Exercise instructions:
The lines needed are those below that contain the word "ProjectId"; copy each one.
*** Opening of Input material ***
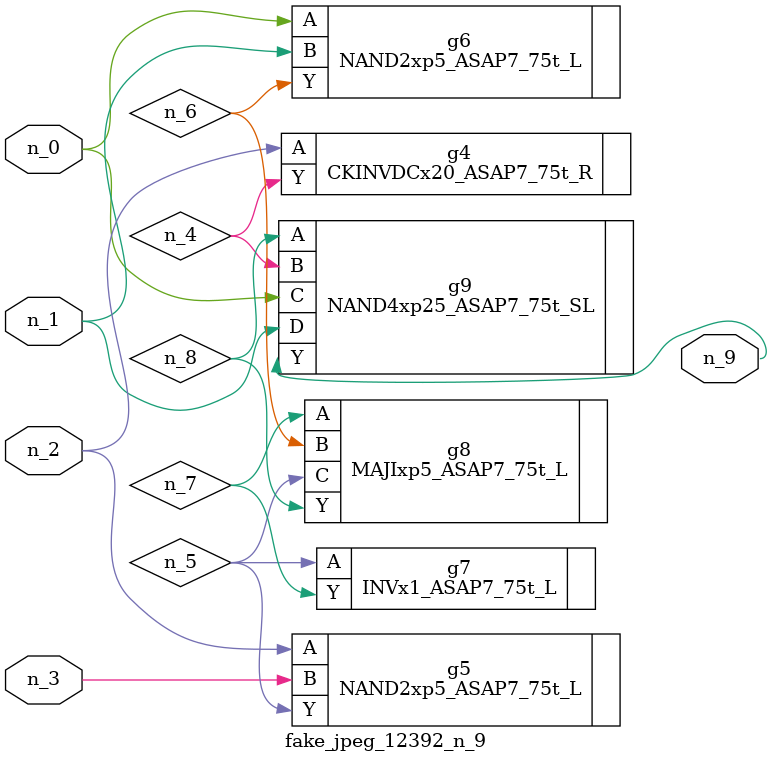
<source format=v>
module fake_jpeg_12392_n_9 (n_0, n_3, n_2, n_1, n_9);

input n_0;
input n_3;
input n_2;
input n_1;

output n_9;

wire n_4;
wire n_8;
wire n_6;
wire n_5;
wire n_7;

CKINVDCx20_ASAP7_75t_R g4 ( 
.A(n_2),
.Y(n_4)
);

NAND2xp5_ASAP7_75t_L g5 ( 
.A(n_2),
.B(n_3),
.Y(n_5)
);

NAND2xp5_ASAP7_75t_L g6 ( 
.A(n_0),
.B(n_1),
.Y(n_6)
);

INVx1_ASAP7_75t_L g7 ( 
.A(n_5),
.Y(n_7)
);

MAJIxp5_ASAP7_75t_L g8 ( 
.A(n_7),
.B(n_6),
.C(n_5),
.Y(n_8)
);

NAND4xp25_ASAP7_75t_SL g9 ( 
.A(n_8),
.B(n_4),
.C(n_0),
.D(n_1),
.Y(n_9)
);


endmodule
</source>
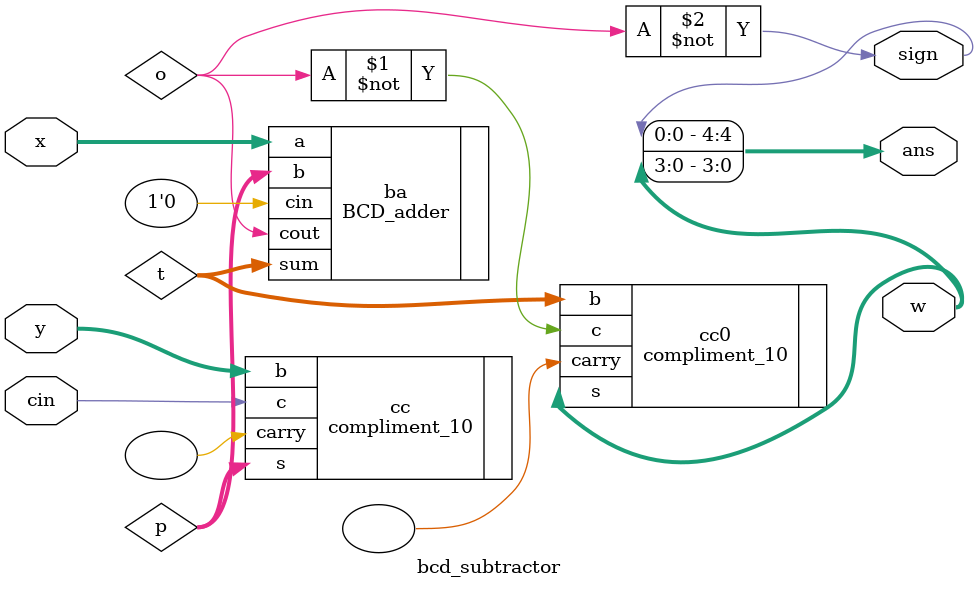
<source format=v>
`timescale 1ns / 1ps


module bcd_subtractor(
input [3:0] x,y,
input cin,
output [3:0] w,
output sign,
output [4:0] ans
    );

wire [3:0] p;    
compliment_10 cc (
    .b(y),
    .c(cin),
    .carry(),
    .s(p)
    );

wire [3:0] t;
wire o;
BCD_adder ba (
    .a(x),
    .b(p),
    .cin(1'b0),
    .sum(t),
    .cout(o)
    );  
      
compliment_10 cc0 (
    .b(t),
    .c(~o),
    .carry(),
    .s(w)
    );
assign sign = ~o;    
assign ans = {sign,w};
endmodule

</source>
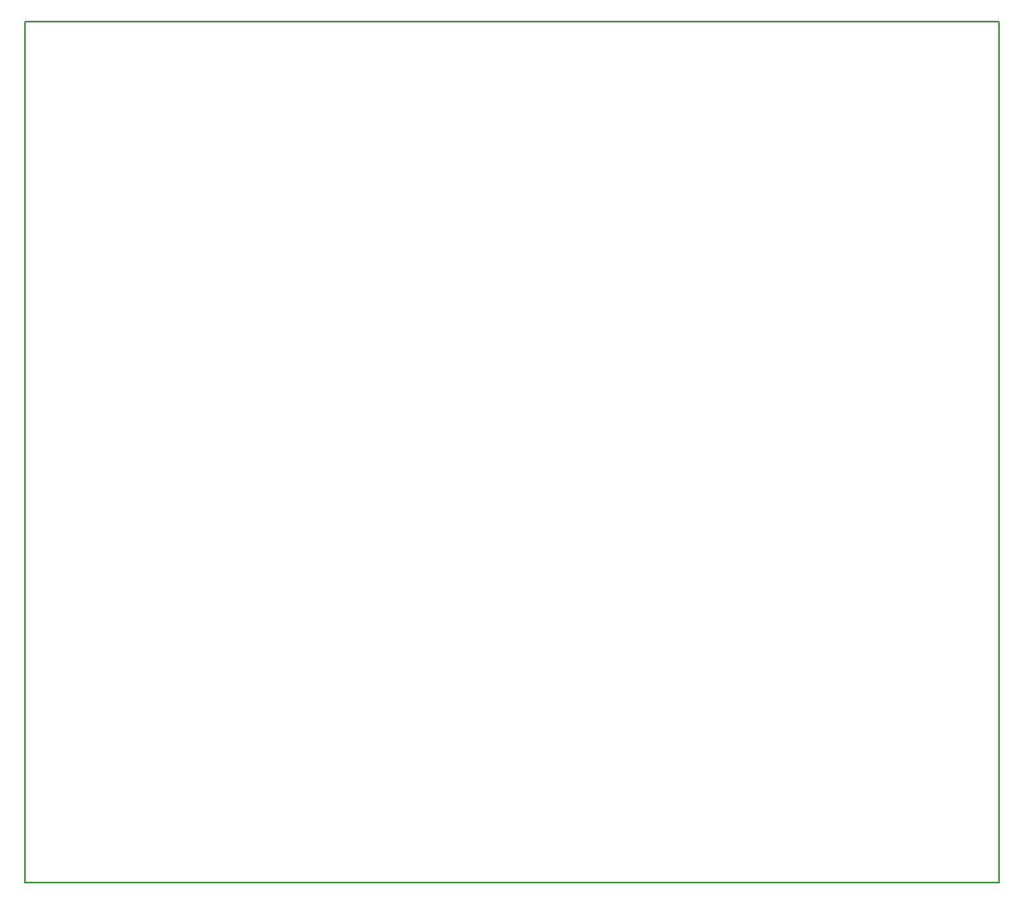
<source format=gbr>
G04 #@! TF.GenerationSoftware,KiCad,Pcbnew,5.0.0-rc2-be01b52~65~ubuntu18.04.1*
G04 #@! TF.CreationDate,2018-06-09T19:25:23+04:00*
G04 #@! TF.ProjectId,plusd,706C7573642E6B696361645F70636200,rev?*
G04 #@! TF.SameCoordinates,Original*
G04 #@! TF.FileFunction,Profile,NP*
%FSLAX46Y46*%
G04 Gerber Fmt 4.6, Leading zero omitted, Abs format (unit mm)*
G04 Created by KiCad (PCBNEW 5.0.0-rc2-be01b52~65~ubuntu18.04.1) date Sat Jun  9 19:25:23 2018*
%MOMM*%
%LPD*%
G01*
G04 APERTURE LIST*
%ADD10C,0.150000*%
G04 APERTURE END LIST*
D10*
X35560000Y-124460000D02*
X134620000Y-124460000D01*
X35560000Y-36830000D02*
X35560000Y-124460000D01*
X134620000Y-36830000D02*
X35560000Y-36830000D01*
X134620000Y-124460000D02*
X134620000Y-36830000D01*
M02*

</source>
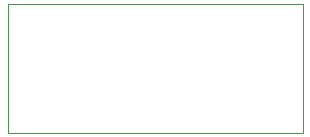
<source format=gbr>
G04 #@! TF.GenerationSoftware,KiCad,Pcbnew,(5.1.5-0-10_14)*
G04 #@! TF.CreationDate,2020-10-31T20:23:47-07:00*
G04 #@! TF.ProjectId,EOGlass2p1,454f476c-6173-4733-9270-312e6b696361,rev?*
G04 #@! TF.SameCoordinates,Original*
G04 #@! TF.FileFunction,Profile,NP*
%FSLAX46Y46*%
G04 Gerber Fmt 4.6, Leading zero omitted, Abs format (unit mm)*
G04 Created by KiCad (PCBNEW (5.1.5-0-10_14)) date 2020-10-31 20:23:47*
%MOMM*%
%LPD*%
G04 APERTURE LIST*
%ADD10C,0.050000*%
G04 APERTURE END LIST*
D10*
X137000000Y-67000000D02*
X112000000Y-67000000D01*
X137000000Y-78000000D02*
X137000000Y-67000000D01*
X112000000Y-78000000D02*
X137000000Y-78000000D01*
X112000000Y-67000000D02*
X112000000Y-78000000D01*
M02*

</source>
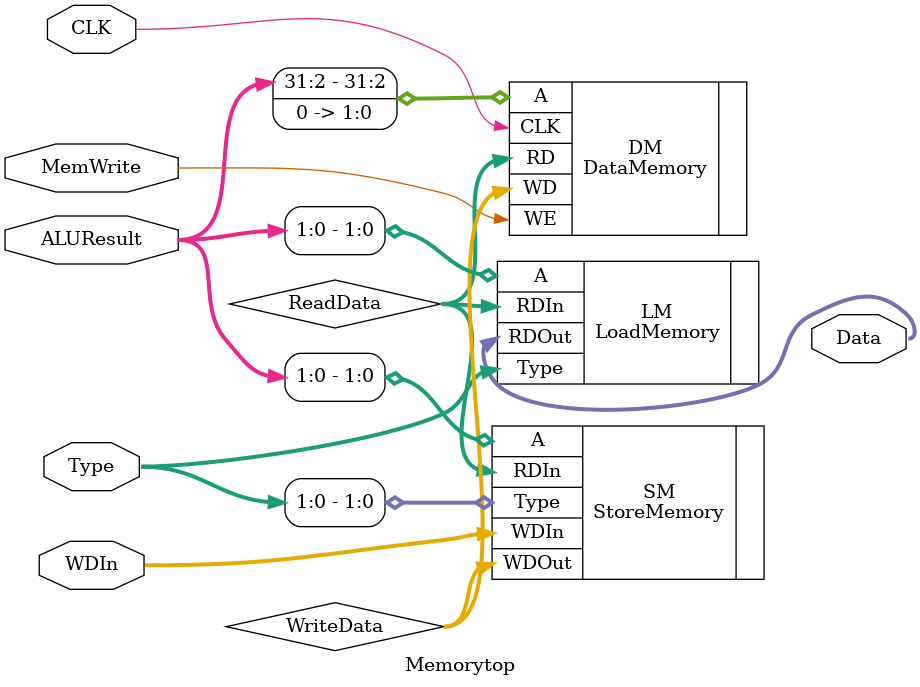
<source format=sv>
module Memorytop (
    input               CLK,
    input  logic [31:0] ALUResult,
    input  logic [31:0] WDIn,
    input  logic [ 2:0] Type,
    input  logic        MemWrite,
    output logic [31:0] Data
);

  logic [31:0] ReadData;
  logic [31:0] WriteData;

  // Store Memory Module
  StoreMemory SM (
      .A(ALUResult[1:0]),
      .Type(Type[1:0]),
      .RDIn(ReadData),
      .WDIn(WDIn),
      .WDOut(WriteData)
  );

  // Data Memory Module
  DataMemory DM (
      .A  ({{ALUResult[31:2]}, {2'b00}}),
      .WD (WriteData),
      .WE (MemWrite),
      .RD (ReadData),
      .CLK(CLK)
  );

  // Load Memory Module
  LoadMemory LM (
      .A(ALUResult[1:0]),
      .Type(Type),
      .RDIn(ReadData),
      .RDOut(Data)
  );

endmodule

</source>
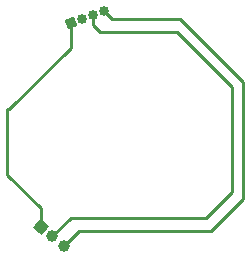
<source format=gbl>
G04 #@! TF.GenerationSoftware,KiCad,Pcbnew,7.0.1*
G04 #@! TF.CreationDate,2023-05-14T14:12:37+02:00*
G04 #@! TF.ProjectId,Schablone,53636861-626c-46f6-9e65-2e6b69636164,rev?*
G04 #@! TF.SameCoordinates,Original*
G04 #@! TF.FileFunction,Copper,L2,Bot*
G04 #@! TF.FilePolarity,Positive*
%FSLAX46Y46*%
G04 Gerber Fmt 4.6, Leading zero omitted, Abs format (unit mm)*
G04 Created by KiCad (PCBNEW 7.0.1) date 2023-05-14 14:12:37*
%MOMM*%
%LPD*%
G01*
G04 APERTURE LIST*
G04 Aperture macros list*
%AMHorizOval*
0 Thick line with rounded ends*
0 $1 width*
0 $2 $3 position (X,Y) of the first rounded end (center of the circle)*
0 $4 $5 position (X,Y) of the second rounded end (center of the circle)*
0 Add line between two ends*
20,1,$1,$2,$3,$4,$5,0*
0 Add two circle primitives to create the rounded ends*
1,1,$1,$2,$3*
1,1,$1,$4,$5*%
%AMRotRect*
0 Rectangle, with rotation*
0 The origin of the aperture is its center*
0 $1 length*
0 $2 width*
0 $3 Rotation angle, in degrees counterclockwise*
0 Add horizontal line*
21,1,$1,$2,0,0,$3*%
G04 Aperture macros list end*
G04 #@! TA.AperFunction,ComponentPad*
%ADD10RotRect,0.850000X0.850000X110.000000*%
G04 #@! TD*
G04 #@! TA.AperFunction,ComponentPad*
%ADD11HorizOval,0.850000X0.000000X0.000000X0.000000X0.000000X0*%
G04 #@! TD*
G04 #@! TA.AperFunction,ComponentPad*
%ADD12RotRect,1.000000X1.000000X50.000000*%
G04 #@! TD*
G04 #@! TA.AperFunction,ComponentPad*
%ADD13HorizOval,1.000000X0.000000X0.000000X0.000000X0.000000X0*%
G04 #@! TD*
G04 #@! TA.AperFunction,Conductor*
%ADD14C,0.250000*%
G04 #@! TD*
G04 APERTURE END LIST*
D10*
X140970461Y-80553030D03*
D11*
X141910154Y-80211010D03*
X142849846Y-79868990D03*
X143789539Y-79526970D03*
D12*
X138430000Y-97800000D03*
D13*
X139402876Y-98616340D03*
X140375753Y-99432681D03*
D14*
X135780000Y-87830000D02*
X140970461Y-82639539D01*
X135630000Y-87830000D02*
X135780000Y-87830000D01*
X140970461Y-82639539D02*
X140970461Y-80553030D01*
X138430000Y-96200000D02*
X135630000Y-93400000D01*
X135630000Y-93400000D02*
X135630000Y-87830000D01*
X138430000Y-97800000D02*
X138430000Y-96200000D01*
X142849846Y-80699846D02*
X142849846Y-79868990D01*
X143460000Y-81310000D02*
X142849846Y-80699846D01*
X149980000Y-81310000D02*
X143460000Y-81310000D01*
X154640000Y-85970000D02*
X149980000Y-81310000D01*
X154640000Y-94870000D02*
X154640000Y-85970000D01*
X152480000Y-97030000D02*
X154640000Y-94870000D01*
X140989216Y-97030000D02*
X152480000Y-97030000D01*
X139402876Y-98616340D02*
X140989216Y-97030000D01*
X144442569Y-80180000D02*
X143789539Y-79526970D01*
X150240000Y-80180000D02*
X144442569Y-80180000D01*
X155580000Y-85520000D02*
X150240000Y-80180000D01*
X155550000Y-85550000D02*
X155580000Y-85520000D01*
X155550000Y-95440000D02*
X155550000Y-85550000D01*
X152830000Y-98160000D02*
X155550000Y-95440000D01*
X141648434Y-98160000D02*
X152830000Y-98160000D01*
X140375753Y-99432681D02*
X141648434Y-98160000D01*
M02*

</source>
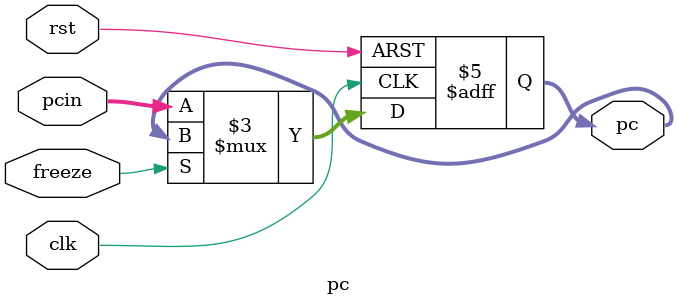
<source format=v>
module pc(input [31:0]pcin,input clk,rst,freeze,output reg[31:0]pc);
always @(posedge clk , posedge rst)begin 
if(rst)pc<=32'd0;
else if (~freeze)pc<=pcin;
end
endmodule
</source>
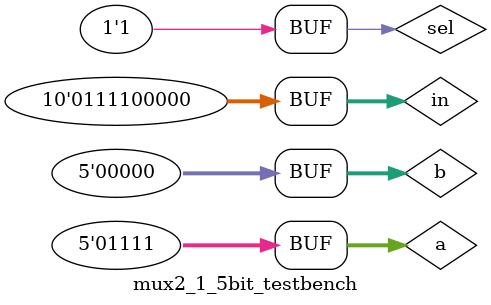
<source format=sv>
`timescale 1ns/10ps

module mux2_1_5bit (sel, in, out);
	input logic sel;
	input logic [9:0] in;
	output logic [4:0] out;
	
	genvar i;
	generate
		for (i = 0; i < 5; i++) begin : eachMux
			mux2_1 m (.sel(sel), .in({in[i+5], in[i]}), .out(out[i]));
		end
	endgenerate
endmodule

module mux2_1_5bit_testbench();
	logic [9:0] in; 
	logic [4:0] out;
	logic sel;
	
	mux2_1_5bit dut (.sel, .in, .out);
	
	logic [4:0] a, b;
	
	assign a = 5'hf;
	assign b = 5'h0;
	
	initial begin 
		in = {a, b};
		sel = 0; #10;
		sel = 1;	#10;
	end
endmodule

</source>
*** Close of Input material ***
Exercise answer:
G04 #@! TF.ProjectId,plusd,706C7573642E6B696361645F70636200,rev?*
G04 #@! TF.ProjectId,EOGlass2p1,454f476c-6173-4733-9270-312e6b696361,rev?*
G04 #@! TF.ProjectId,Schablone,53636861-626c-46f6-9e65-2e6b69636164,rev?*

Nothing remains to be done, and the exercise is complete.